§ Problem statement
Return the data below unchanged, without images.

§ Data excerpt
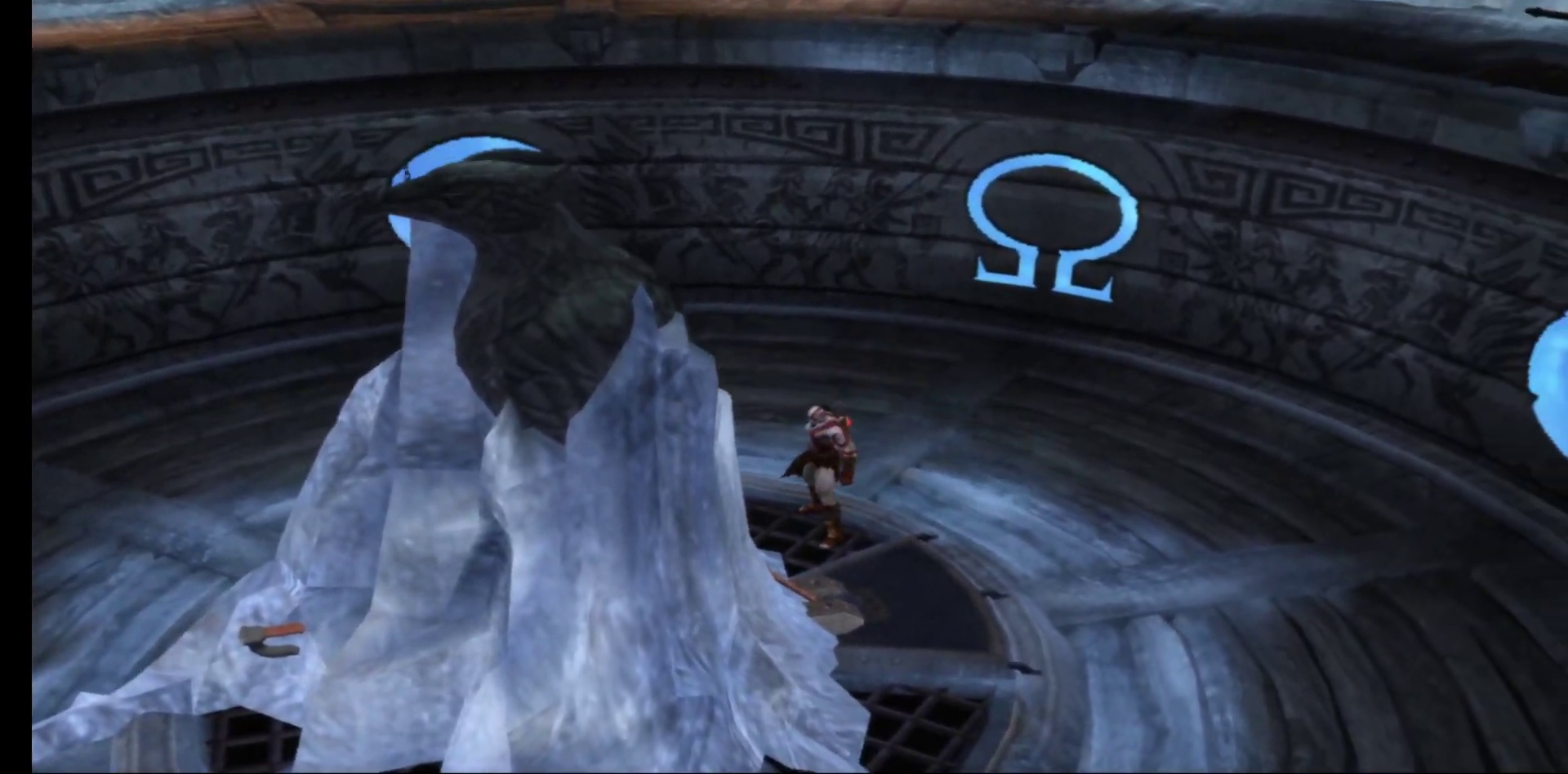
{"buttons": [], "left_stick": "down", "right_stick": "center", "events": [[433, "left_stick", "down"]]}
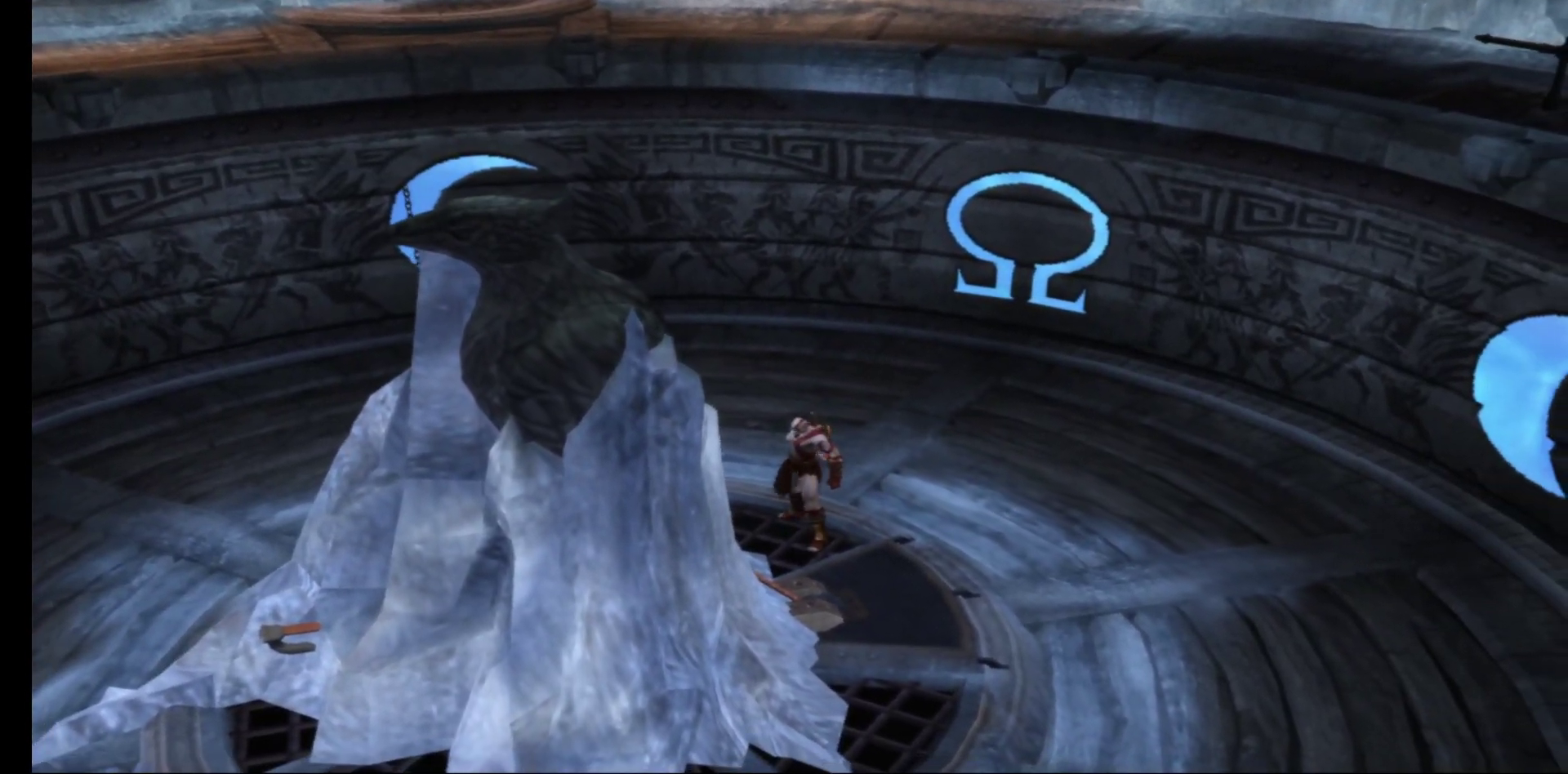
{"buttons": [], "left_stick": "down", "right_stick": "center", "events": []}
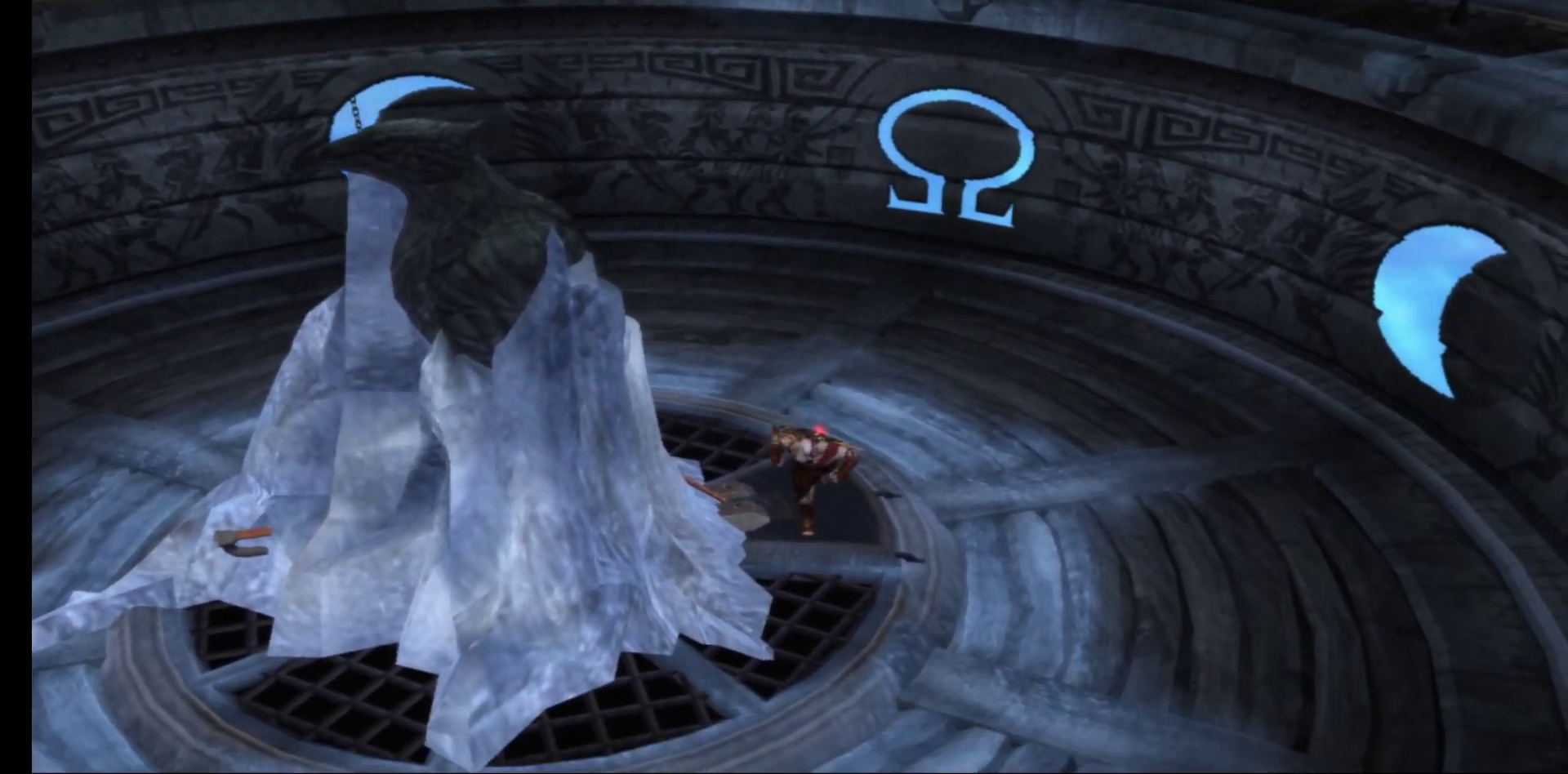
{"buttons": [], "left_stick": "down-left", "right_stick": "center", "events": [[100, "left_stick", "down-left"], [233, "left_stick", "left"], [383, "left_stick", "down-left"]]}
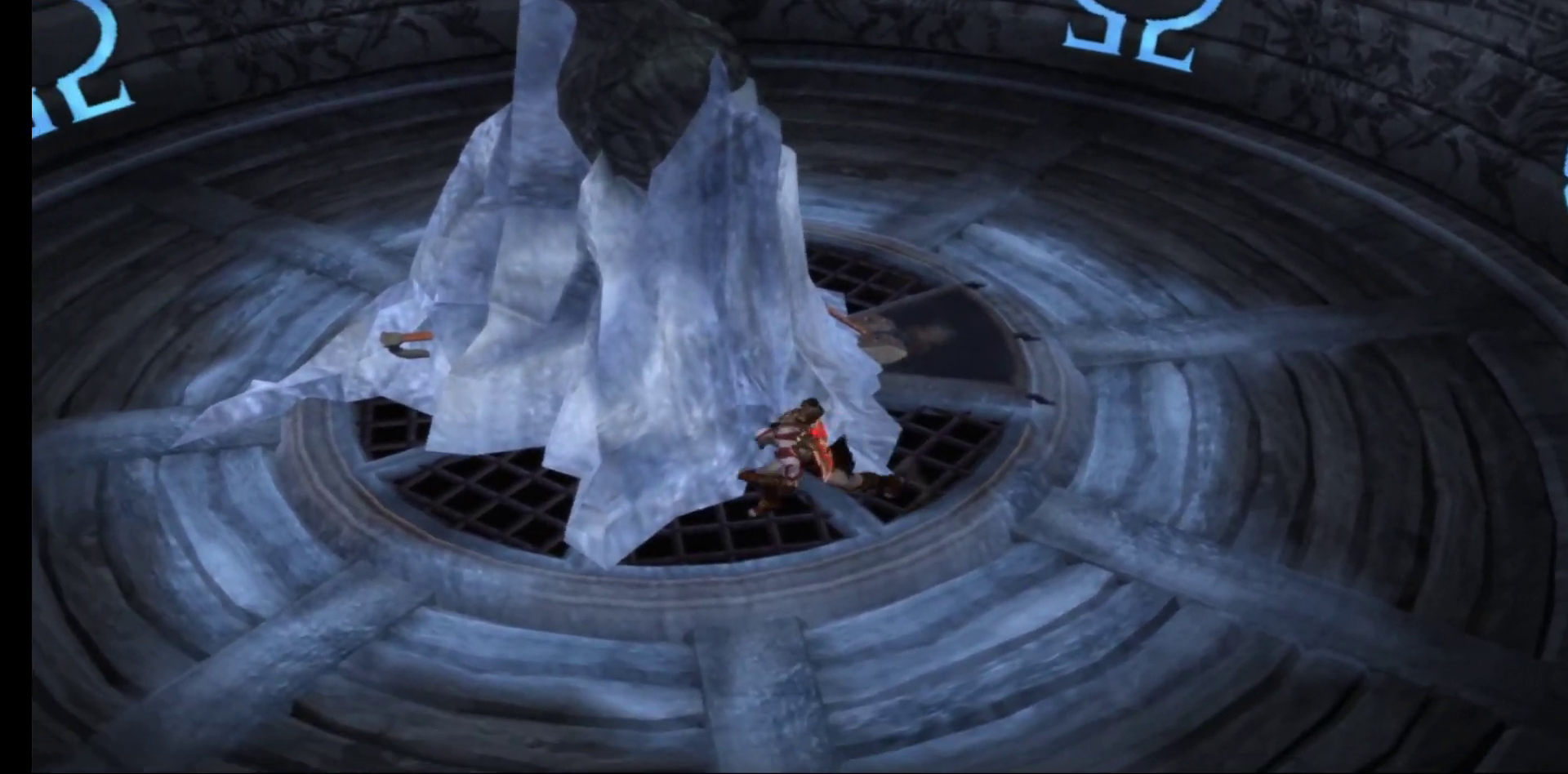
{"buttons": [], "left_stick": "down", "right_stick": "center", "events": [[167, "left_stick", "down"]]}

§ Answer box
{"buttons": [], "left_stick": "down", "right_stick": "center", "events": [[433, "left_stick", "down"]]}
{"buttons": [], "left_stick": "down", "right_stick": "center", "events": []}
{"buttons": [], "left_stick": "down-left", "right_stick": "center", "events": [[100, "left_stick", "down-left"], [233, "left_stick", "left"], [383, "left_stick", "down-left"]]}
{"buttons": [], "left_stick": "down", "right_stick": "center", "events": [[167, "left_stick", "down"]]}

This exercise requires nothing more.